Regional Airline Says Passengers With Disabilities Cannot Fly
By Dave Reynolds, Inclusion Daily Express
July 20, 2006
BANGKOK, THAILAND--Thai AirAsia, the largest low-cost carrier in the region, announced Wednesday that it would not allow passengers who are deaf, blind, or have other disabilities to fly without their own assistants, The Star reported.
The airline's CEO, Tassapon Bijleveld, said the company was forced to enact the new policy because, as a budget carrier, it does not have enough ground staff to help such passengers.
Thailand's Association for the Blind said AirAsia discriminated against blind passengers after it refused to allow Frederick Schroeder to board a flight to Kuala Lumpur, Malaysia last Saturday. Schroeder, a former U.S. official during the Clinton administration, was told he could not board because he was traveling alone.
Monthien Bunton, head of the association, said: "This is a very basic service that an airline has to provide for blind passengers."

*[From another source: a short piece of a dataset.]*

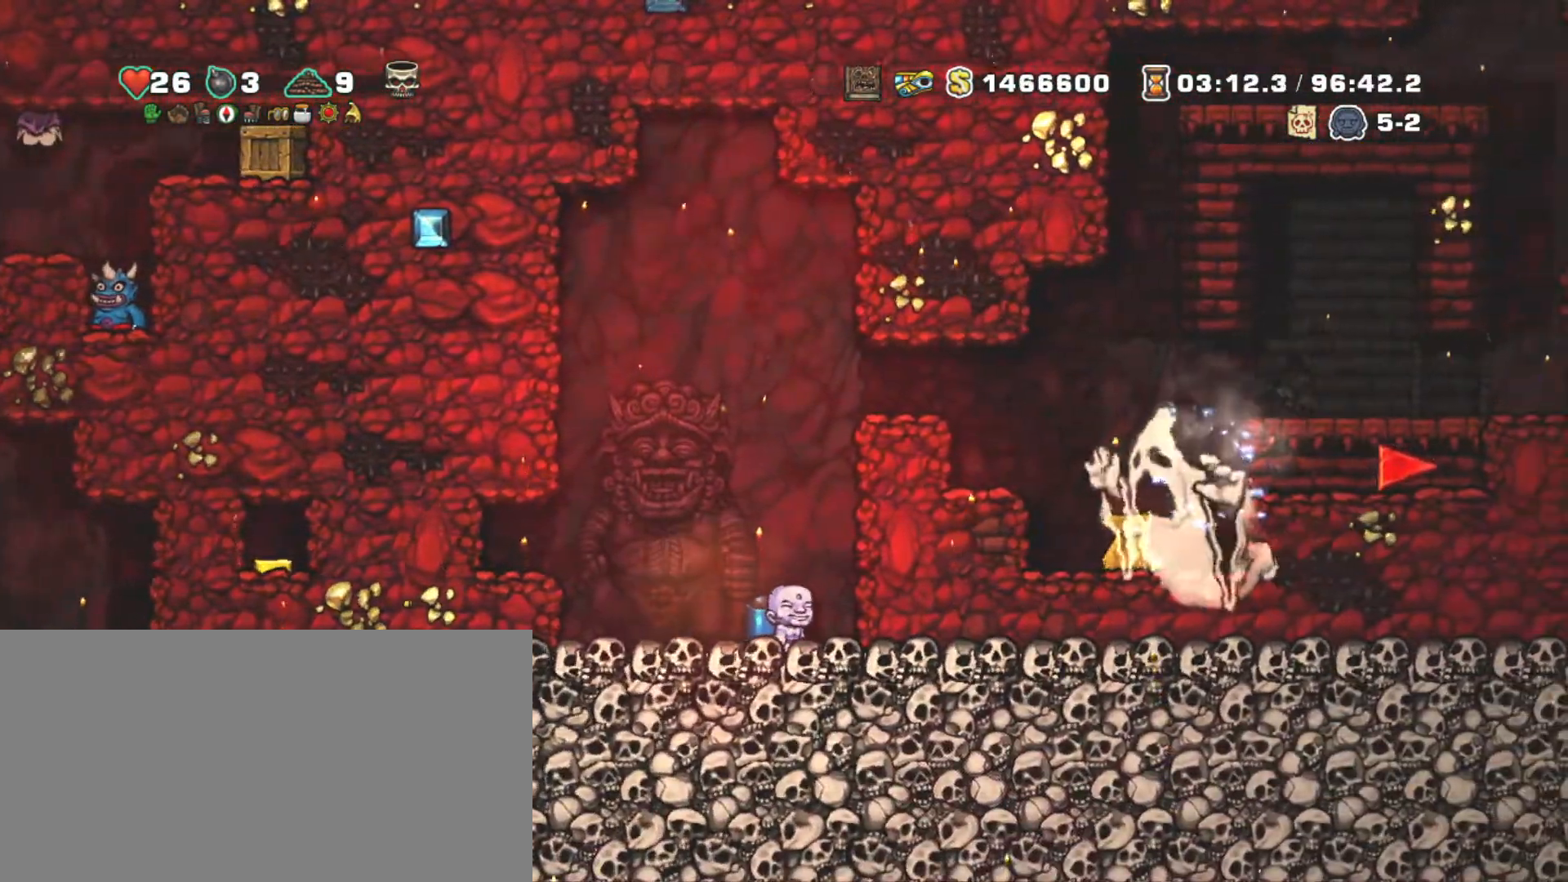
{"keys": ["shift", "z"], "events": [[33, "right", "down"], [133, "right", "up"], [450, "z", "down"]]}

"This is discrimination, and it should not have happened."
Tassapon argued that his company does not discriminate against people with disabilities.
"But we are not a full-service airline and cannot take blind, deaf and other disabled passengers onto our flights if they are unaccompanied," he said.
Airlines that have instituted similar policies in many other countries have been forced to reverse their positions following pressure from disability advocates and lawmakers.